Books can be keys to fostering imagination and new ideas, and some people hate that. Americus, by MK Reed and Jonathan Hill, dramatizes the conflict that occurs when a lonely boy’s favorite fantasy series is targeted for censorship in his small Oklahoma town. There’s even an heroic librarian, to charm those of us who love books and their keepers.

Neil and his best friend Danny are mesmerized by the series “Chronicles of Apathea Ravenchilde, the Huntress Witch”, reading every volume as soon as they can borrow them from the library. Danny fits in better with the town than Neil does, since Danny’s got a large family to insulate him. Neil’s single mother is too busy trying to keep them alive to spend much time with him, and he’s your classic loner: shy, resentful, picked-on, ready to escape.

Reading fantasy and science fiction provides that escape, reminders that there’s more to the world than their football- and Jesus-focused school. Apathea, in particular, is the story of someone destined for greatness, a loner who has to endure immense trials for a significant purpose and who will eventually receive great power. No wonder these boys find such comfort in the tales, and many readers will sympathize with Danny and Neil. With Neil, especially, I want to reach into the story and scoop him away to college and adulthood somewhere else, with people who share his interests and values.

Americus

The art supports the rich fantasy world. The short Apathea sequences, illustrating what the boys are reading, are the only ones fully toned in grey shades. The “real world” is a densely populated black-and-white one, with panels often crowded by annoying people and other distractions. Looking at Neil, it’s easy to see why he’s the target of abuse; he’s small and grumpy. It’s not that he brings it on himself, but it becomes a vicious cycle. He expects it, so he cringes, so he looks like a target, and Hill captures that body language skillfully. By keeping the world flat and open, although the other kids are given individual appearances by the artist, they fade together into a mass, symbolizing a “silent majority” that winds up oppressive.

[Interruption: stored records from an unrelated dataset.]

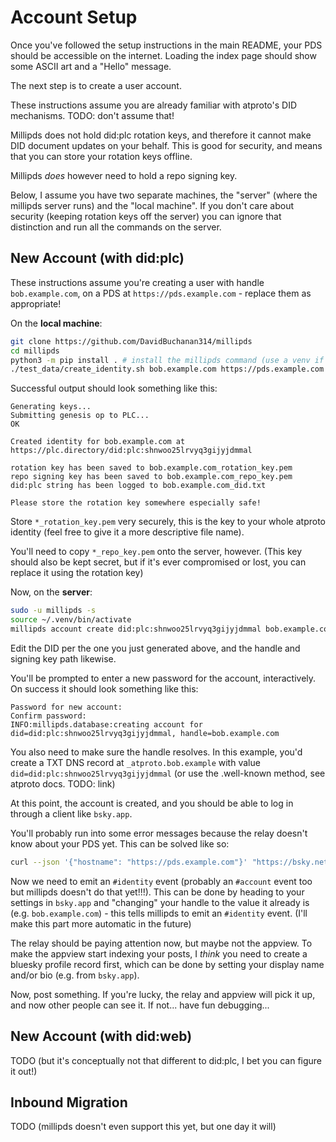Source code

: # Account Setup

Once you've followed the setup instructions in the main README, your PDS should be accessible on the internet. Loading the index page should show some ASCII art and a "Hello" message.

The next step is to create a user account.

These instructions assume you are already familiar with atproto's DID mechanisms. TODO: don't assume that!

Millipds does not hold did:plc rotation keys, and therefore it cannot make DID document updates on your behalf. This is good for security, and means that you can store your rotation keys offline.

Millipds *does* however need to hold a repo signing key.

Below, I assume you have two separate machines, the "server" (where the millipds server runs) and the "local machine". If you don't care about security (keeping rotation keys off the server) you can ignore that distinction and run all the commands on the server.

## New Account (with did:plc)

These instructions assume you're creating a user with handle `bob.example.com`, on a PDS at `https://pds.example.com` - replace them as appropriate!

On the **local machine**:
```sh
git clone https://github.com/DavidBuchanan314/millipds
cd millipds
python3 -m pip install . # install the millipds command (use a venv if you want, I guess)
./test_data/create_identity.sh bob.example.com https://pds.example.com https://plc.directory
```

Successful output should look something like this:
```
Generating keys...
Submitting genesis op to PLC...
OK

Created identity for bob.example.com at https://plc.directory/did:plc:shnwoo25lrvyq3gijyjdmmal

rotation key has been saved to bob.example.com_rotation_key.pem
repo signing key has been saved to bob.example.com_repo_key.pem
did:plc string has been logged to bob.example.com_did.txt

Please store the rotation key somewhere especially safe!
```

Store `*_rotation_key.pem` very securely, this is the key to your whole atproto identity (feel free to give it a more descriptive file name).

You'll need to copy `*_repo_key.pem` onto the server, however. (This key should also be kept secret, but if it's ever compromised or lost, you can replace it using the rotation key)

Now, on the **server**:
```sh
sudo -u millipds -s
source ~/.venv/bin/activate
millipds account create did:plc:shnwoo25lrvyq3gijyjdmmal bob.example.com --signing_key=bob.example.com_repo_key.pem
```

Edit the DID per the one you just generated above, and the handle and signing key path likewise.

You'll be prompted to enter a new password for the account, interactively. On success it should look something like this:

```
Password for new account: 
Confirm password: 
INFO:millipds.database:creating account for did=did:plc:shnwoo25lrvyq3gijyjdmmal, handle=bob.example.com
```

You also need to make sure the handle resolves. In this example, you'd create a TXT DNS record at `_atproto.bob.example` with value `did=did:plc:shnwoo25lrvyq3gijyjdmmal` (or use the .well-known method, see atproto docs. TODO: link)

At this point, the account is created, and you should be able to log in through a client like `bsky.app`.

You'll probably run into some error messages because the relay doesn't know about your PDS yet. This can be solved like so:

```sh
curl --json '{"hostname": "https://pds.example.com"}' "https://bsky.network/xrpc/com.atproto.sync.requestCrawl"
```

Now we need to emit an `#identity` event (probably an `#account` event too but millipds doesn't do that yet!!!). This can be done by heading to your settings in `bsky.app` and "changing" your handle to the value it already is (e.g. `bob.example.com`) - this tells millipds to emit an `#identity` event. (I'll make this part more automatic in the future)

The relay should be paying attention now, but maybe not the appview. To make the appview start indexing your posts, I *think* you need to create a bluesky profile record first, which can be done by setting your display name and/or bio (e.g. from `bsky.app`).

Now, post something. If you're lucky, the relay and appview will pick it up, and now other people can see it. If not... have fun debugging...

## New Account (with did:web)

TODO (but it's conceptually not that different to did:plc, I bet you can figure it out!)

## Inbound Migration

TODO (millipds doesn't even support this yet, but one day it will)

The battle is joined when Danny’s religious mother discovers his reading. She knows that anything to do with witches will lead your soul directly to Hell’s lake of fire, where you will burn for all eternity (and the way she rattles this off in everyday conversation is a true picture of a certain type of believer). So Mom rushes down to the library to confront the librarian. Her protests of how the series wins awards don’t matter to the angry parent, who is convinced something she finds unsafe for her child shouldn’t be available to anyone.

Why Danny, knowing his family believes this way, would think that a book with “witch” in the title would be a good thing to read openly at home is obliquely tackled over a dinner-table conversation in which Mom, the most fundamentalist of the family, calls libraries Communist atheists and Danny says, “I don’t see why if I believe in God and everything, I can’t read what I want.” In contrast, Mom clearly believes that her kids growing up and beginning to express their own opinions is a sign of blasphemy. She’s a living picture of why so many creative, intellectual young adults don’t have good relationships with their parents. Her idea of “tough love” welcomes her kids’ hatred of her; her stubbornness is wrapped in the cloak of unquestioning self-righteousness.

The situation in Americus spirals into a town-wide debate, from letters to the newspaper editor to board meetings to remove the disputed series from the library. It’s easy to hate book-burners, but while the portrait of Danny’s mother is extreme — I don’t know many people who would start ripping pages of a library book out in front of the circulation desk — it clearly comes from knowledge of the type and the attitude. Unfortunately, knowing what you’re fighting isn’t a characteristic of the censors.

Throughout, there’s an undercurrent of suspicion of the educated. Those who read books are perceived to be thinking themselves superior to those who don’t. The only book they need is the Bible, they claim (not realizing that being able to read the Bible themselves in a translation for the common people required the kind of fight Neil and his friends are waging). Throughout, they’re arguing against something they aren’t even familiar with, and when their ignorance is pointed out to them, it just makes them meaner. (That refusal to educate themselves is a common attribute of the type. I’ve seen some reviewers say that the characters proposing censorship are unrealistic; they’re lucky that they’ve never met people just like this. I will never forget being struck wordless by a conversation with a woman at church who was keeping her child from reading A Wrinkle in Time (which is full of Christian allegory) because “there was a unicorn on the cover”. It wasn’t even a unicorn, it was a winged horse.)

But at least Neil finds hope in various ways, whether it’s meeting more diverse people as he enters high school or helping the librarian fight the forces of evil. Overall, this is an inspiring read, especially for the put-upon (or the formerly put-upon) who want to believe that things will get better and there’s value to intellectual pursuits. I appreciated the reminder not to take the freedom we have for granted.

School Library Journal has posted some tips on what to do when graphic novels are challenged at libraries. The publisher website has an excerpt available online; they provided a review copy.